ENCUENTRO EN EL CALLEJÓN

  Al viejo reloj de pared, recuerdo de alguien olvidado, comenzaron a salirle manecillas. Era como una explosión muy lenta y fértil. Los números de las horas quedaron cubiertos y desaparecieron; la pequeña puerta de cristal fue rota por aquellos tentáculos que seguían moviéndose, ¡ah suprema burla!, en el mismo sentido de cualquier reloj.
  El tictac de la maquinaria se multiplicaba constantemente para que cada nueva manecilla tuviera un paso particular. Cuando aquellos apéndices metálicos tocaron el suelo, se dispersaron arrastrándose en todas direcciones igual que serpientes que abandonaran el nido.
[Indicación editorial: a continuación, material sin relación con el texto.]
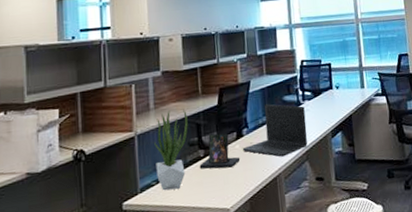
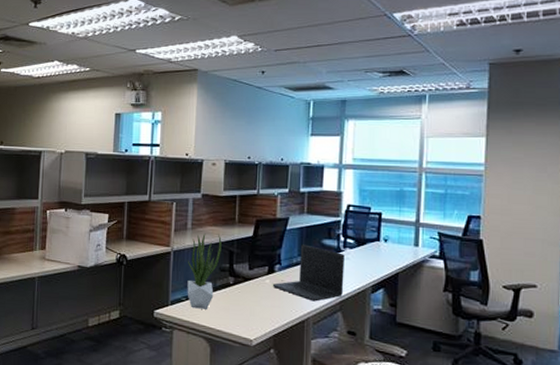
photo frame: present [199,133,241,169] -> none [228,262,269,301]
  Blas, que se había quedado sin aliento viendo aquello, recuperó su aplomo y se lanzó tras la última manecilla que escapaba por la puerta. La siguió escaleras abajo y luego por la acera y calle tras calle, hasta un callejón donde encontró a un hombre pequeño como un lagarto a cuyo alrededor habían ido a reunirse todas las manecillas.
  Blas no sabía qué hacer. ¿Pedirle las manecillas? Eran muchas y resultaba grotesco reclamarlas cuando obviamente ningún reloj tiene más de dos o tres manecillas. Le rogó una explicación.
  —Yo no he hecho nada —respondió el hombre diminuto.
  —¿Quién eres?
  —Dios —dijo el otro secamente.
  —¿Dios? —Blas estuvo a punto de echarse a reír— Dios de las pulgas querrás decir.
  —No, el Dios de siempre, el de todo.
  —Eres demasiado pequeño.
  —No creo que sepas qué es lo pequeño ni qué lo grande. Para ti un grano de arena es casi invisible y, sin embargo, vives en otro grano de arena.
  Cuando terminó de hablar, el minúsculo ser se esfumó en el aire y Blas regresó espantado a su casa. ¿Qué relación podía haber entre las manecillas del reloj y un grano de arena? Se hubiera hecho varias preguntas más y le hubiera escrito una carta, una alarma roja, a algún viejo amigo. Pero de nuevo perdió el aliento cuando descubrió que su reloj sin manecillas hacía el mismo ruido de siempre, aquel tictac que no parecía concebido para quitarle el sueño a nadie.